Lionel SCOCCIMARO 

Slick ?

À première vue, Lionel Scoccimaro s'intéresse à la surface de la sculpture, et non à sa profondeur, ce qui ne veut bien sûr pas dire qu'il serait superficiel, mais simplement qu'il est moderne . Encore faudrait-il savoir ce qu'on entend par moderne. Car loin d'incarner les sublimes objectifs d'autonomie du médium assignés à l'art moderne voici environ un demi-siècle par Clement Greenberg, Scoccimaro mêle allègrement les genres et multiplie les emprunts à ce que Greenberg qualifiait avec mépris de « kitsch de la culture populaire ». De ce point de vue, l'artiste marseillais s'inscrit résolument dans une esthétique d'après la modernité, mais qui n'est certes pas « post-moderne » au sens d'une appropriation, parodique, citationnelle, etc., des formes passées. En effet, le fond ou plutôt les multiples réservoirs d'images où puise Scoccimaro, loin de renvoyer aux icônes passées de l'histoire de l'art, nous mènent dès le premier regard vers des cultures parallèles, marginales, souterraines, minoritaires, ou archi-populaires : bikers bardés de cuir, rock de la contre-culture américaine, surfers, séries télé grand public. Ainsi, Scoccimaro nous fait entrer de plain-pied dans des cultures de l'objet industriel, du déplacement, du jeu, de la glisse, donc de la surface.
Slick, en américain, signifie lissé, brillant, luisant, glissant, léché . Les cultures dont s'inspire Scoccimaro sont slick, sa sculpture aussi est slick : recouverte de peinture au pistolet et à l'aérographe par des spécialistes de la carrosserie automobile pour la série des Custom Made, arborant la brillance scintillante du sucre dans les impeccables tours creuses et les igloos tout aussi creux patiemment construits en morceaux de sucre par l'artiste, sans parler de la brillance des tirages photographiques de la série des Octodégénérés, où la grand-mère de l'artiste, accompagnée de son demi-frère, jouent comme de vieux enfants avec des ballons, des legos, des bulles de savon, se regardent comme s'ils allaient danser, quand elle ne tire pas la langue au spectateur, histoire de lui dire d'aller se faire voir ailleurs...

### Consigne 1
D'après l'extrait, pourquoi l'esthétique de Scoccimaro n'est-elle pas « post-moderne » au sens d'une appropriation des formes passées ? Merci de répondre en une à trois phrases, s'il vous plaît.
### Consigne 2
Selon l'extrait, qui a recouvert de peinture au pistolet et à l'aérographe les sculptures de la série des Custom Made ?

### Données fournies
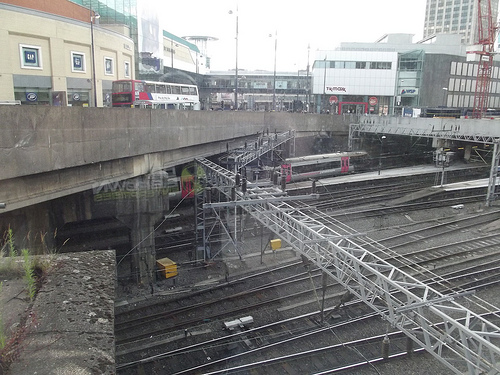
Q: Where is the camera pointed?
A: Toward railroad tracks.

### Réponse rédigée 1
Les réservoirs d'images où puise Scoccimaro ne renvoient pas aux icônes passées de l'histoire de l'art. Ils mènent au contraire vers des cultures parallèles, marginales, souterraines, minoritaires ou archi-populaires : bikers bardés de cuir, rock de la contre-culture américaine, surfers, séries télé grand public.

### Réponse rédigée 2
Des spécialistes de la carrosserie automobile.